Eventually it is possible to query the application and receive a relevant response to any data points available in the knowledge graph. So if we were to take a security example, and how we can achieve better AI-based security for our systems, we can find out if any of these machines have any public IPs or get a list of all the types of cloud resources we have in our stack (an inventory), which it will be able to aggregate based on the node labels –– which is essentially a list of all of the different object types we have in our graph.

A Word on Limitations & Good Practices for Optimal Results

When I first started playing around with this stack testing different AI models, it worked well until one of the queries was too large (meaning the prompt that includes the graph database schema exceeded the context window), and the library threw an error. It also happened to me with some other questions I threw to the engine and the resulting OpenCypher query was incorrect (syntax error). This brings up the question of which model should we use?

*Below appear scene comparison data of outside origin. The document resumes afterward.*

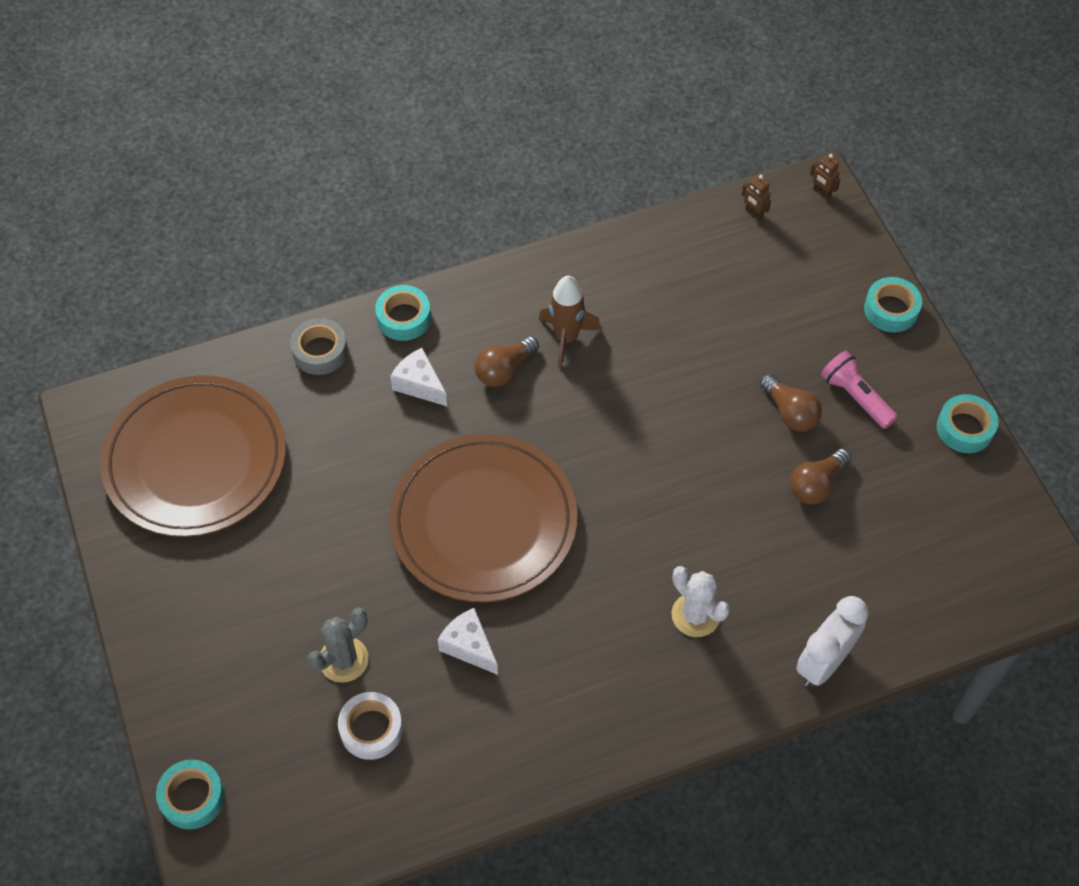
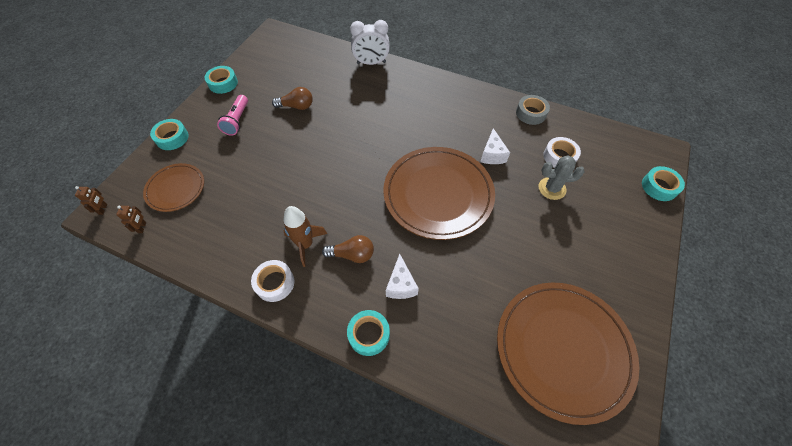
camera: 135 degrees left, 0 degrees up
(320, 351) = (435, 357): grey tape -> grey tape (531, 113)
(549, 282) = (274, 283): none -> white tape
(695, 615) = (394, 103): white cactus -> none
(786, 269) = (176, 189): none -> brown plate
(790, 412) = (267, 135): brown light bulb -> none

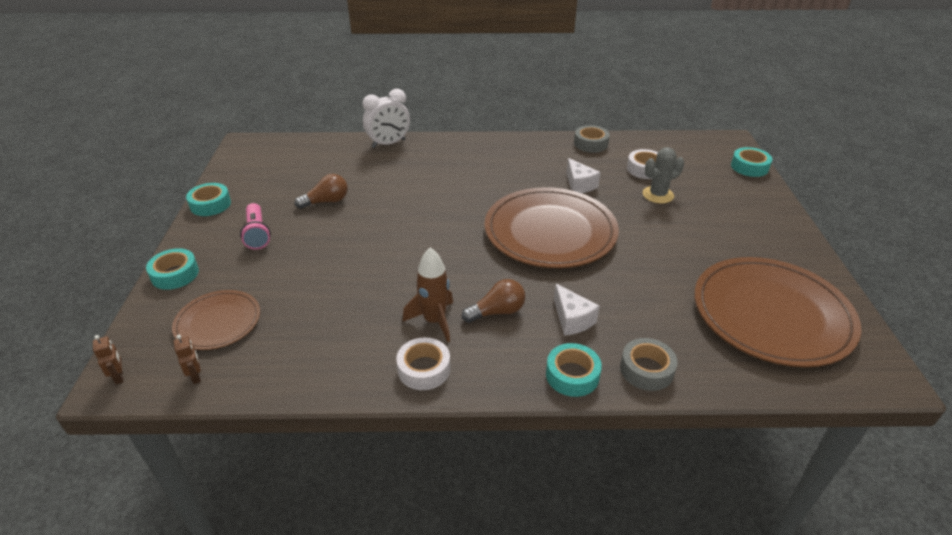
camera: 25 degrees left, 20 degrees down
(425, 355) = (646, 370): none -> grey tape

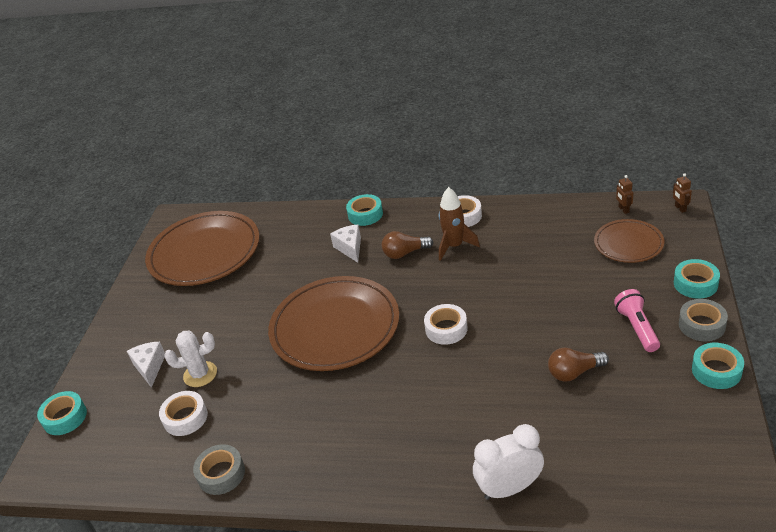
camera: 165 degrees left, 0 degrees up
(438, 231) = (446, 329): none -> white tape
(579, 185) = (276, 392): white cheese -> white cheese (150, 367)
(646, 370) = (316, 218): grey tape -> grey tape (701, 325)
(658, 195) = (200, 374): grey cactus -> white cactus

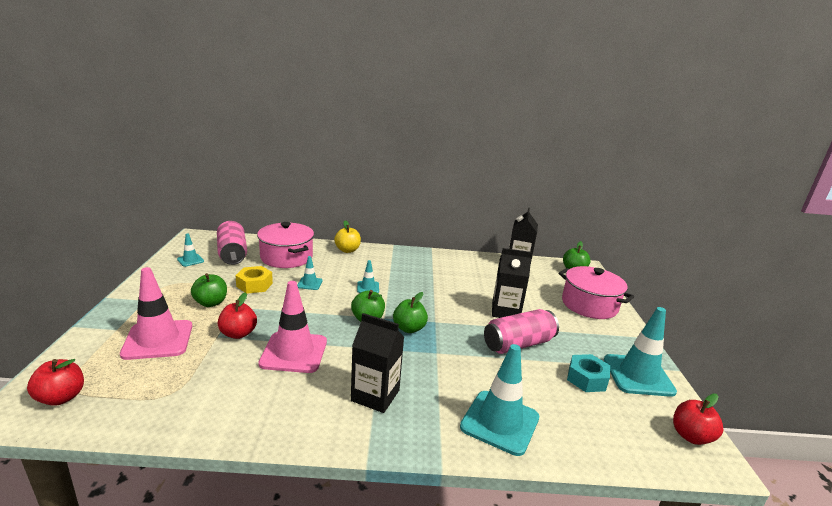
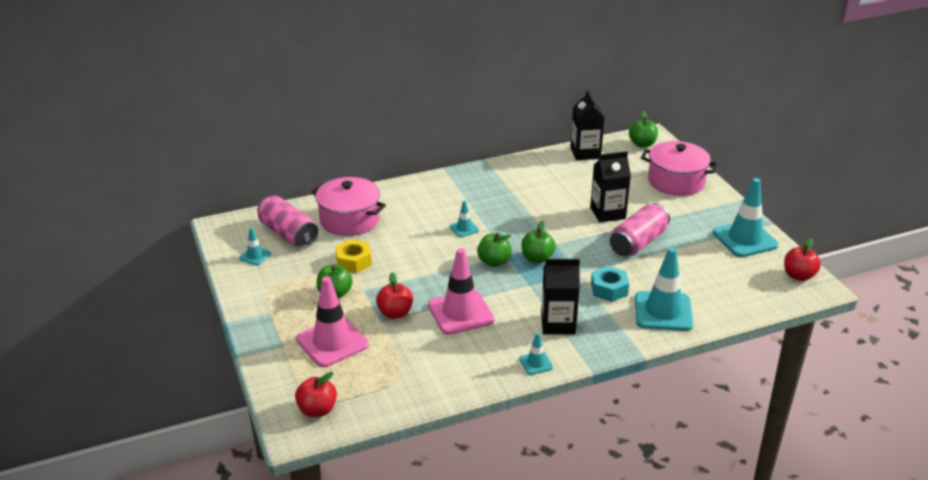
camera: 20 degrees left, 10 degrees up
(309, 283) = (405, 243): turquoise traffic cone -> turquoise traffic cone (536, 363)
(347, 250) = (403, 190): yellow apple -> none
(586, 379) = (707, 255): turquoise nut -> turquoise nut (609, 289)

There are several models, but not all work in the same way. In this example, we leveraged Bedrock and compared several models. Claude 3 delivered the best results for this example, as did GPT-4 from OpenAI. So if you want to get started and play around, these are the two recommended models.
Benchmarking and fine-tuning the AI models is a must as some will perform better than others based on your use case.

In the library itself, it’s possible to play around with a diversity of parameters, including the type of prompts sent to the engine, where a certain amount of fine-tuning will certainly impact the quality of the results.

In addition, the more you enrich the graph with data, the richer queries you’ll be able to get, and the more value you’ll receive from each query. By connecting the graph to third-party resources, you can receive additional business context. For example, being able to query an HR system about active employees, and see who still has access to different cloud resources.

AWS Neptune + Bedrock for Better AI Security

In this example, we demonstrated how with a simple AWS-based stack of Neptune and Bedrock, leveraging common OSS libraries like Langchain and Streamlit, it was possible to build a knowledge graph that simulates the same value as a digital thread in manufacturing. By consolidating disparate organizational data into a single graph database, we can then leverage the power of GenAI to query this data, receive accurate results based on this important organizational and system context, and all in human language to minimize the learning curve of acquiring a new syntax or analyzing complex raw JSON results.

The more we converge data, and are able to visualize the relationship between the different data sources, the more we can have a rapid understanding of issues when they arise - from breaches to outages. This has immense benefits for engineering, security, and operations alike, enabling us to have a richer context when it comes to the root cause with greater data and context-driven visibility into our systems.